• [SEITENAUSZUG]
* * * * * * *
Wie lange müsste der Shutdown anhalten, um das Infektionsgeschehen Ihrer Meinung nach auf ein Minimum zu reduzieren?
Oliver Kube Wir können keine genaue Zeitspanne nennen. Je niedriger die Infektionszahlen zu Beginn des Shutdowns, desto kürzer die notwendige Dauer. Je geringer die Ausbreitung der hochinfektiösen Viarianten des Virus, desto kürzer die notwendige Dauer.
Daraus ergibt sich auch: Je früher unsere Forderungen umgesetzt werden, desto kürzer die notwendige Dauer und desto geringer der Schaden in jeder Hinsicht. Auf alle Fälle wäre die Rückkehr zu den Alltagsfreiheiten zumindest absehbar, während die Fortsetzung der aktuellen Regierungspolitik diese in weite Ferne rückt.
Zero Covid setzt sich auch für eine gemeinsame europäische Zusammenarbeit der Maßnahmen ein, damit Infektionsgeschehen nicht wie bei einem Ping-Pong-Effekt zwischen den EU-Ländern hin und her springt. Könnte das nicht schwierig werden?
* * * * * * *
• [AUFGEFÜHRTE EINTRÄGE]
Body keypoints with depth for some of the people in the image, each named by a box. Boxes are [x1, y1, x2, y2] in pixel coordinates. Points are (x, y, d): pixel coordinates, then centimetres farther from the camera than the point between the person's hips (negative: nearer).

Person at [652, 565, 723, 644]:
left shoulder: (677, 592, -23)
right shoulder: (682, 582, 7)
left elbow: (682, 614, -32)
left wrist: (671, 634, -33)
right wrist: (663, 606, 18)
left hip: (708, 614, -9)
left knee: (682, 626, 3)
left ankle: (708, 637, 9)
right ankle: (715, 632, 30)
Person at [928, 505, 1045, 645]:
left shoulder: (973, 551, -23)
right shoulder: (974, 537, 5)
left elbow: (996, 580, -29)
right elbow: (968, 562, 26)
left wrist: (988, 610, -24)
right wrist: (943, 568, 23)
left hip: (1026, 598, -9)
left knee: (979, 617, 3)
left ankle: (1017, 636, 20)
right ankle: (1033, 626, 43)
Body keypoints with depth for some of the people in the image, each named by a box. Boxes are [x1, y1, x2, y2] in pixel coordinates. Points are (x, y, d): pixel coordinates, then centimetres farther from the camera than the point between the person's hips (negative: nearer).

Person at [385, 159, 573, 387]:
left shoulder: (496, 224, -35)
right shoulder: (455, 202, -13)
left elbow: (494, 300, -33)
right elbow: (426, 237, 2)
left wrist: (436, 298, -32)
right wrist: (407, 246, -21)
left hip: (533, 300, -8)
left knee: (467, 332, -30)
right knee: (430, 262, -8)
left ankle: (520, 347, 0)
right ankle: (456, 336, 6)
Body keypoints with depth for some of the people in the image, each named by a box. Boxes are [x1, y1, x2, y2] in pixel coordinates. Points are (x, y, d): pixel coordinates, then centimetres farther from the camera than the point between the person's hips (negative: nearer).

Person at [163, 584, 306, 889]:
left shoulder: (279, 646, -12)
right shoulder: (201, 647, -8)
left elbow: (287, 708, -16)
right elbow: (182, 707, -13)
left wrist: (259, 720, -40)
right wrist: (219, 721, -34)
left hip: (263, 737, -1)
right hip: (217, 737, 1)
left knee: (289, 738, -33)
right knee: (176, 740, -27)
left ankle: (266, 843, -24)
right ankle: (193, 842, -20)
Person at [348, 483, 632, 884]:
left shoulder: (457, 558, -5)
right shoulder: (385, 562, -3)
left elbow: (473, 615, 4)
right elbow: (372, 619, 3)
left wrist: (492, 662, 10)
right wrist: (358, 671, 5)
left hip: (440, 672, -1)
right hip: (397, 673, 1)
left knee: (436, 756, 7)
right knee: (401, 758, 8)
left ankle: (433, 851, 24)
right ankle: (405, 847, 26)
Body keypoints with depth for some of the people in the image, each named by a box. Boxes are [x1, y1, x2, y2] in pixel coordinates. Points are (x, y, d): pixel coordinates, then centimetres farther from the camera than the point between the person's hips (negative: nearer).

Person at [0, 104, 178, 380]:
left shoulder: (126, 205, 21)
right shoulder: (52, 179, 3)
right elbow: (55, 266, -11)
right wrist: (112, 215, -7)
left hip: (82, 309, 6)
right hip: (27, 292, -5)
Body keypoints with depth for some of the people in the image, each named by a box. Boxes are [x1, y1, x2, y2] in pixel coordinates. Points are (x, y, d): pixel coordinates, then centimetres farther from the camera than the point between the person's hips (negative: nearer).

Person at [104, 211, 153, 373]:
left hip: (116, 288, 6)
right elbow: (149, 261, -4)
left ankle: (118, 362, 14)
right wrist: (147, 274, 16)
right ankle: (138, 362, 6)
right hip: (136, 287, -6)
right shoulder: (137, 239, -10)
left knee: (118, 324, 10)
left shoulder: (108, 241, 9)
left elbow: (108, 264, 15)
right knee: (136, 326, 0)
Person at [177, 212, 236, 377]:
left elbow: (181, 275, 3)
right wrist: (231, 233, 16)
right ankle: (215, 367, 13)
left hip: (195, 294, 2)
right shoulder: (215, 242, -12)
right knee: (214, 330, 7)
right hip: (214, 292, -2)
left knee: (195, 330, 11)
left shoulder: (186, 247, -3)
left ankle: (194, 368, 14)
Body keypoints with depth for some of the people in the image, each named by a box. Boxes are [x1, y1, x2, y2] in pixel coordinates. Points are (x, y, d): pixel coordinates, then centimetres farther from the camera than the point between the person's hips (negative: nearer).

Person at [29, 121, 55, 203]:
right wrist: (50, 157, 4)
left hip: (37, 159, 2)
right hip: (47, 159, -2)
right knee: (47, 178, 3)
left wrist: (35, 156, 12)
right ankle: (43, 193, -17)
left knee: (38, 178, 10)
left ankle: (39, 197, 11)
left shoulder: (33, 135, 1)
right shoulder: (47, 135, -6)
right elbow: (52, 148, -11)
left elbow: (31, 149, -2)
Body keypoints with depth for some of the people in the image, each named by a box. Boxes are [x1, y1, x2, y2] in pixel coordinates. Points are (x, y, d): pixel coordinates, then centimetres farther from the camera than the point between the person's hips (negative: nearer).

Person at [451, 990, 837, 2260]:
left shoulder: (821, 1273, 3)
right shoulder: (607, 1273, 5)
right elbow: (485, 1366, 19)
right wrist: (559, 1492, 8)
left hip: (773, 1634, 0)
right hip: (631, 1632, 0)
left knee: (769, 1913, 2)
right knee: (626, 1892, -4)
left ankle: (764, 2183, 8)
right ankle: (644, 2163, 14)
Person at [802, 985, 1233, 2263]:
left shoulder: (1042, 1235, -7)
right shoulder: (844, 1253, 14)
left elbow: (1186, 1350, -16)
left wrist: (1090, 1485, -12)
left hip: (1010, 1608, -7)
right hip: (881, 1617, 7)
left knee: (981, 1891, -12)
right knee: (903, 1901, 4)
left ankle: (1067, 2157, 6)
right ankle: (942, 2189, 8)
* * * * * * *
• [ÜBUNGSAUFGABEN]
1. Beantworten Sie zum Interview über Zero Covid die folgenden Fragen:
(a) Welche Zeitspanne für den Shutdown nennt Oliver Kube?
(b) Was folgt laut Interview daraus, dass die Forderungen früher umgesetzt werden?
(c) Wofür setzt sich Zero Covid auf europäischer Ebene ein?
2. Setzen Sie das Interview über Zero Covid nach der zuletzt gestellten Frage fort.
Die Einträge stammen aus einer anderen Quelle als der Seitenauszug.

• [GELÖSTE AUFGABEN]
1.
(a) Er nennt keine genaue Zeitspanne.
(b) Die notwendige Dauer wäre kürzer, und der Schaden wäre in jeder Hinsicht geringer.
(c) Zero Covid setzt sich für eine gemeinsame europäische Zusammenarbeit der Maßnahmen ein. Dadurch soll das Infektionsgeschehen nicht wie bei einem Ping-Pong-Effekt zwischen den EU-Ländern hin und her springen.

2.
Oliver Kube Die Schwierigkeit liegt insbesondere in den Prioritäten der EU und ihrer Mitgliedstaaten. Das Beispiel der europäischen Abschottungspolitik gegen Geflüchtete zeigt, dass “Menschenleben retten” für die gesamte EU keine Priorität hat.
Wenn wir erstens europaweit Druck von unten aufbauen und die Regierungen bereit wären, von asiatischen Ländern zu lernen, dann wäre ein gemeinsames Vorgehen durchaus möglich. Wir sind bereits dabei, uns international zu vernetzen. Oder andersrum gefragt: Warum soll Europa auf das Ende der Pandemie verzichten?
Zero Covid würde mehr Abschottung, strikte Reise- und Migrationskontrolle bedeuten. Ist das im Sinne der Initiative?
Oliver Kube Tourismus und Flucht sind hier klar voneinander zu trennen. Der Shutdown der Wirtschaft umfasst auch die Tourismusbranche, die ja bereits heruntergefahren ist. Hier gilt wie für alle anderen Bereiche, dass die ZeroCovid-Strategie zu einer früheren Öffnung führt als die Fortsetzung des ewigen Lockdown light. Fluchtwege hingegen müssen offen bleiben, Massenunterkünfte und -lager aufgelöst. Geflüchtete und Obdachlose können in leerstehenden Hotels untergebracht werden.
Zero Covid fordert einen solidarischen Shutdown. Was ist damit genau gemeint?
Oliver Kube Solidarisch meint hier, dass wir umfassendes soziales Rettungspaket fordern. Das beinhaltet zum Beispiel die Kompensation von Lohnausfällen, Hilfen für Erwerbslose, bessere Arbeitsbedingungen und Bezahlung für Pflegekräfte.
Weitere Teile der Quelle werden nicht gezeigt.